Stocks

Should You Buy Palantir Technologies Stock Before Feb. 3?

Published January 27, 2025

Palantir Technologies (PLTR) has been one of the standout stocks of 2024, experiencing a remarkable rise of 340%. An investment of $15,000 in this data analytics company at the beginning of the year would have surged to an impressive value of over $66,000 by year-end.

A significant factor behind Palantir's impressive stock performance is its robust revenue growth. The company's data analytics platform, which leverages artificial intelligence (AI), has opened up new opportunities for government and commercial clients, allowing them to streamline processes and improve decision-making.

Palantir's CEO, Alex Karp, is optimistic about future growth prospects, which has fueled investor enthusiasm for the stock. As the company prepares to announce its earnings on February 3, many are questioning whether they should invest in shares ahead of this event.

Will Palantir's revenue growth continue its upward trend?

Palantir's Artificial Intelligence Platform (AIP) has acted as a powerful catalyst for growth. Through engaging sessions known as boot camps, the company has demonstrated its platform's value to potential clients, resulting in a significant uptick in sales driven by high demand for AI solutions. In fact, Palantir has not only maintained its already elevated revenue growth but has also seen it accelerate in recent quarters.

During its last earnings call in November, Karp remarked on the "unrelenting" demand for their services and highlighted that the company "absolutely eviscerated this quarter," with revenue increasing by 30% year over year.

However, with Karp building expectations, investors should be cautious about what to anticipate from the upcoming results on February 3. Even if the company performs well, this alone may not lead to a significant rise in stock price.

Is the stock's slow start to 2025 a harbinger of future trends?

As of now, Palantir's shares have dropped slightly by more than 5% at the start of the new year.

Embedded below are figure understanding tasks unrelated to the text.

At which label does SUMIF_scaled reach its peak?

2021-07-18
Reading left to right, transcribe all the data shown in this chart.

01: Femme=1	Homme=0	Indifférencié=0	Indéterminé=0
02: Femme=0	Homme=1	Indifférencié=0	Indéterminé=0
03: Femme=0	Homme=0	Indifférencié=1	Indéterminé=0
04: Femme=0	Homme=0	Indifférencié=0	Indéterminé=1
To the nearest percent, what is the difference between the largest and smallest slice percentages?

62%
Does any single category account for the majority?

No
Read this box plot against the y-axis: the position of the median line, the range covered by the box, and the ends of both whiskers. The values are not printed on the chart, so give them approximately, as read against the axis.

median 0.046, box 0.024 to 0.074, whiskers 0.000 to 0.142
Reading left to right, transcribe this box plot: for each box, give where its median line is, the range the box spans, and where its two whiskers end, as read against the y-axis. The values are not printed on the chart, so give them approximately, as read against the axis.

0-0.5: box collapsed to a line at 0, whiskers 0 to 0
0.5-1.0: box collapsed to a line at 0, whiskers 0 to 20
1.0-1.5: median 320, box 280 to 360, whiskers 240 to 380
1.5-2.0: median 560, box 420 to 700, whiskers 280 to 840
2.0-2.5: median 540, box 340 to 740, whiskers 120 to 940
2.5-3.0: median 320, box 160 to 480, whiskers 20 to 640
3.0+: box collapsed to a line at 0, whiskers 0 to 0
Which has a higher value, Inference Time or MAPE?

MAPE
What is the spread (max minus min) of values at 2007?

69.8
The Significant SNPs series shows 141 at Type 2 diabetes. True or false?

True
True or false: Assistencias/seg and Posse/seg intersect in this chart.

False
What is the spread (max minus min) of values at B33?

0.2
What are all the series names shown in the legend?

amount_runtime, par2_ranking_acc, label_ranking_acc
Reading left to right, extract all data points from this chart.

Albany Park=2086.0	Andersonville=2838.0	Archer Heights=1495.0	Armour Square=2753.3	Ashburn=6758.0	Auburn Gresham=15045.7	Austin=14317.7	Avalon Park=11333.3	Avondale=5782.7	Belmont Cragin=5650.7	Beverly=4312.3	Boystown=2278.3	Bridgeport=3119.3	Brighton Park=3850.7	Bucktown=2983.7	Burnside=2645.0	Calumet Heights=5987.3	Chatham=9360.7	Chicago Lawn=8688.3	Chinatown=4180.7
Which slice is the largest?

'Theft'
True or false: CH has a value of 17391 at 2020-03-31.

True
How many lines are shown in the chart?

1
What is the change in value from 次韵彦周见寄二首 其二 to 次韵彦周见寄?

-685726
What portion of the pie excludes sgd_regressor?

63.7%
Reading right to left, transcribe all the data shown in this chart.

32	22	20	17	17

While this is not a dramatic decline, it could indicate that the initial excitement around the stock might be diminishing.

The primary concern surrounding Palantir is its high valuation. Although earnings have been improving, the stock trades at around 150 times the expected profits for the next year. Even considering long-term perspectives, Palantir's price/earnings-to-growth (PEG) ratio exceeds 3. A stock is generally considered to be a good buy if its PEG ratio is under 1, putting Palantir far outside that range.

For short-term investors, there's a real risk of the stock not experiencing a substantial rally, even if growth rates continue to climb. With such a high valuation, much of the anticipated growth is already factored into the stock price. Unless Palantir significantly surpasses earnings forecasts and gives an optimistic outlook for the rest of the year, the stock may still fall in value in the near term.

Why some investors might delay buying Palantir's stock

Considering its current valuation, Palantir's stock appears to carry more risk than potential reward. The upcoming earnings report could provide two important insights: whether the company's growth remains strong and whether the market's enthusiasm is starting to fade, indicating concerns over Palantir's high valuation. If the company does report strong results but the stock remains stagnant, it may suggest growing apprehension among investors about the stock's lofty price.

Given its excessive valuation, Palantir is one of the riskier stocks to consider for this year. While it remains an interesting company to monitor, there are likely better-priced growth stocks available for purchase today.